_HOW TO COMPLETE THIS TASK_: Repeat verbatim the lines of the data below, beginning with the line containing "韓國 Nature Garden~香氛噴霧" and continuing to the end.

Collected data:

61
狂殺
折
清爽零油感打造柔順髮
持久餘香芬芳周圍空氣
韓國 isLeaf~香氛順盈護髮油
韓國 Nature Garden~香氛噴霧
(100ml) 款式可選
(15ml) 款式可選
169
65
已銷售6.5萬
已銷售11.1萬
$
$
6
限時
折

_ANSWER BOX_:
韓國 Nature Garden~香氛噴霧
(100ml) 款式可選
(15ml) 款式可選
169
65
已銷售6.5萬
已銷售11.1萬
$
$
6
限時
折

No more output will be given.